(TEXT)
- Opening Delimiter -

Private credit is a $3 trillion market right now. In 2009, it was $200 billion. That's 15 times growth in under 15 years. It's faster than private equity, faster than venture capital, and faster than real estate. It's actually the fastest-growing asset class in institutional finance, and most people outside of Wall Street have never even heard of it.

So, What Actually Is Private Credit?

Private credit is lending that happens outside of the banking system. A company needs capital, and instead of going to a bank, they go directly to a fund - Blackstone, Apollo, Aries, Blue Owl, a fund like this. And these funds write the check, set the terms, and hold the loan. It doesn't get traded. There's no public market for it, no disclosure requirements, and usually no credit rating involved. The fund and the company have a direct relationship for the life of that loan. That's the basic structure of private credit.

How Did We Get Here?

The reason this market grew to the size it is today starts with 2008. After the financial crisis, regulators forced banks to hold more capital, take on less risk, and pull back from certain types of lending. Banks got more conservative, and a large part of the market - like midsize companies, borrowers without perfect credit, anything with some complexity - they found it increasingly more difficult to get loans from traditional banks. Private credit stepped into that gap.

- Closing Delimiter -

(DATA RECORDS)
- Opening Delimiter -

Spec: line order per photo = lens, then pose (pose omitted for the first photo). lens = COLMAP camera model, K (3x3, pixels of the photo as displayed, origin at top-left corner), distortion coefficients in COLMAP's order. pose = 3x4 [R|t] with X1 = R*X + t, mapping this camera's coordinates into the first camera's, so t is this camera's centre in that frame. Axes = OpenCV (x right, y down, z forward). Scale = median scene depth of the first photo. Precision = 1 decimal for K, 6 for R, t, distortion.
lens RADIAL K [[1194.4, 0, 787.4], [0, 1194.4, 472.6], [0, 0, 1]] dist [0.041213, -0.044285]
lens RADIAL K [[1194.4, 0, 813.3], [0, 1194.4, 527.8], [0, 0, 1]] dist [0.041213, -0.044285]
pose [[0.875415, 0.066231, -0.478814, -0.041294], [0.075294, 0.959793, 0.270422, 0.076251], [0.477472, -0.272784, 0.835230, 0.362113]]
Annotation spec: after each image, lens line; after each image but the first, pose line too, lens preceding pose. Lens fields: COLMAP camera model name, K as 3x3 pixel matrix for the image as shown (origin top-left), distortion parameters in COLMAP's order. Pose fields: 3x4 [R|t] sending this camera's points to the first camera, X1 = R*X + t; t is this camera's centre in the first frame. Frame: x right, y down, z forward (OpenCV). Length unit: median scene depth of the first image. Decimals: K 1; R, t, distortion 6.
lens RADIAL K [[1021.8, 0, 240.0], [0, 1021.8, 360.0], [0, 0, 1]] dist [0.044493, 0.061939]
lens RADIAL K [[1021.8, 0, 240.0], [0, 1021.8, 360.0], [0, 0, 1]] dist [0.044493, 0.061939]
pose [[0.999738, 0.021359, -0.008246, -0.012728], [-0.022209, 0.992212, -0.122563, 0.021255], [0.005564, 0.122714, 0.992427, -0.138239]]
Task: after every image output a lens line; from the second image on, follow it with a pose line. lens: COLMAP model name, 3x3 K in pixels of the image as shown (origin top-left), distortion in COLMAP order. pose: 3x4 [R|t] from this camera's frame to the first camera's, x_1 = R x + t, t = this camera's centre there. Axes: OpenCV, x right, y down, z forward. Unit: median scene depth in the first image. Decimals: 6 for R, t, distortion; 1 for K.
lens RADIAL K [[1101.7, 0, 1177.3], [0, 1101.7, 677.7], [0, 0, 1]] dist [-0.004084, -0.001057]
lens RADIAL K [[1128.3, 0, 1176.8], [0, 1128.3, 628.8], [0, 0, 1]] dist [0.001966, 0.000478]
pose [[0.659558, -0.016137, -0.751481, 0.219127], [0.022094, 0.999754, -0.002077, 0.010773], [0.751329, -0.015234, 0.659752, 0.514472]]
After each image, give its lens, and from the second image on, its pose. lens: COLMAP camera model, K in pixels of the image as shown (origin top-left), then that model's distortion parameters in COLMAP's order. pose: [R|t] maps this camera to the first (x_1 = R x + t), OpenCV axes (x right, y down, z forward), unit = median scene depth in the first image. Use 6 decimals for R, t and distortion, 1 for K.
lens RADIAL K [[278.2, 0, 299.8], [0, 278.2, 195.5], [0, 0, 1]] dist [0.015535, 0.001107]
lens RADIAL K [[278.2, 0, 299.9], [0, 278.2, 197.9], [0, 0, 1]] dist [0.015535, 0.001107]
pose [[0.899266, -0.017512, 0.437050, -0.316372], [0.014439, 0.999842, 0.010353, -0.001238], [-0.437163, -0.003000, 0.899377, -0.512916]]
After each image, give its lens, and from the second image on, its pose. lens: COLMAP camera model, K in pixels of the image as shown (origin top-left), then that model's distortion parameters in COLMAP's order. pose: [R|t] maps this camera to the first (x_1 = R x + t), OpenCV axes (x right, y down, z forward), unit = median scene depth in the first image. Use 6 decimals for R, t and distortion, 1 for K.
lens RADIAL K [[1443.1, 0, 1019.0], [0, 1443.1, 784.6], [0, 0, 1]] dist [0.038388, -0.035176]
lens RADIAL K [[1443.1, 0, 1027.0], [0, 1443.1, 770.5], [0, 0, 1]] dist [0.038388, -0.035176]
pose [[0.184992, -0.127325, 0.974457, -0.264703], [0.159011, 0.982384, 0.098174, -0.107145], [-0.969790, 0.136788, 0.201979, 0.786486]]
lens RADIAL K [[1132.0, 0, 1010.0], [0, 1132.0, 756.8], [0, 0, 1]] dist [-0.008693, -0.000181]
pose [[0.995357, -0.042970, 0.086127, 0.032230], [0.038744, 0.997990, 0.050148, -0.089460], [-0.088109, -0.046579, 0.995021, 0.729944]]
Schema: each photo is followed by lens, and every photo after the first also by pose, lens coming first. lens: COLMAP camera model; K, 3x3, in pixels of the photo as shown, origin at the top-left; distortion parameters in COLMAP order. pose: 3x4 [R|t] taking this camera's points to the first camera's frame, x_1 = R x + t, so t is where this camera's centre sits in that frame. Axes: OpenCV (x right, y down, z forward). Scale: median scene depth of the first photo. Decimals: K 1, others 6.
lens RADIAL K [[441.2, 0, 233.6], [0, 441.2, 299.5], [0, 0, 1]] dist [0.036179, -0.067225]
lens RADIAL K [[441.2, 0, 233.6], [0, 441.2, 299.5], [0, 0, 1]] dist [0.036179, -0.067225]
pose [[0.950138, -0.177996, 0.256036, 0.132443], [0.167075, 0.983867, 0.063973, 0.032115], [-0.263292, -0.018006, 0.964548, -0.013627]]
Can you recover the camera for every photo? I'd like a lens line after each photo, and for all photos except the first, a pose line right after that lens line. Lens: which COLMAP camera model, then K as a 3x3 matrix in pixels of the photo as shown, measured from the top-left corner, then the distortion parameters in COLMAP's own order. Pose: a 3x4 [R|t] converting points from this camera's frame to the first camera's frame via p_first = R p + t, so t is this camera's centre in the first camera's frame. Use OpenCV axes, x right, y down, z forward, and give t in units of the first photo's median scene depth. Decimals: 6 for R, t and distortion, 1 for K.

- Closing Delimiter -

(WHAT THIS EXERCISE ASKS)
1 - According to the private credit text, how large was the private credit market in 2009?
2 - Keep only the lines of the listing that contain the string "name". Case counts.

(ACTIVITY ANSWERS)
1 - $200 billion.

2 -
Annotation spec: after each image, lens line; after each image but the first, pose line too, lens preceding pose. Lens fields: COLMAP camera model name, K as 3x3 pixel matrix for the image as shown (origin top-left), distortion parameters in COLMAP's order. Pose fields: 3x4 [R|t] sending this camera's points to the first camera, X1 = R*X + t; t is this camera's centre in the first frame. Frame: x right, y down, z forward (OpenCV). Length unit: median scene depth of the first image. Decimals: K 1; R, t, distortion 6.
Task: after every image output a lens line; from the second image on, follow it with a pose line. lens: COLMAP model name, 3x3 K in pixels of the image as shown (origin top-left), distortion in COLMAP order. pose: 3x4 [R|t] from this camera's frame to the first camera's, x_1 = R x + t, t = this camera's centre there. Axes: OpenCV, x right, y down, z forward. Unit: median scene depth in the first image. Decimals: 6 for R, t, distortion; 1 for K.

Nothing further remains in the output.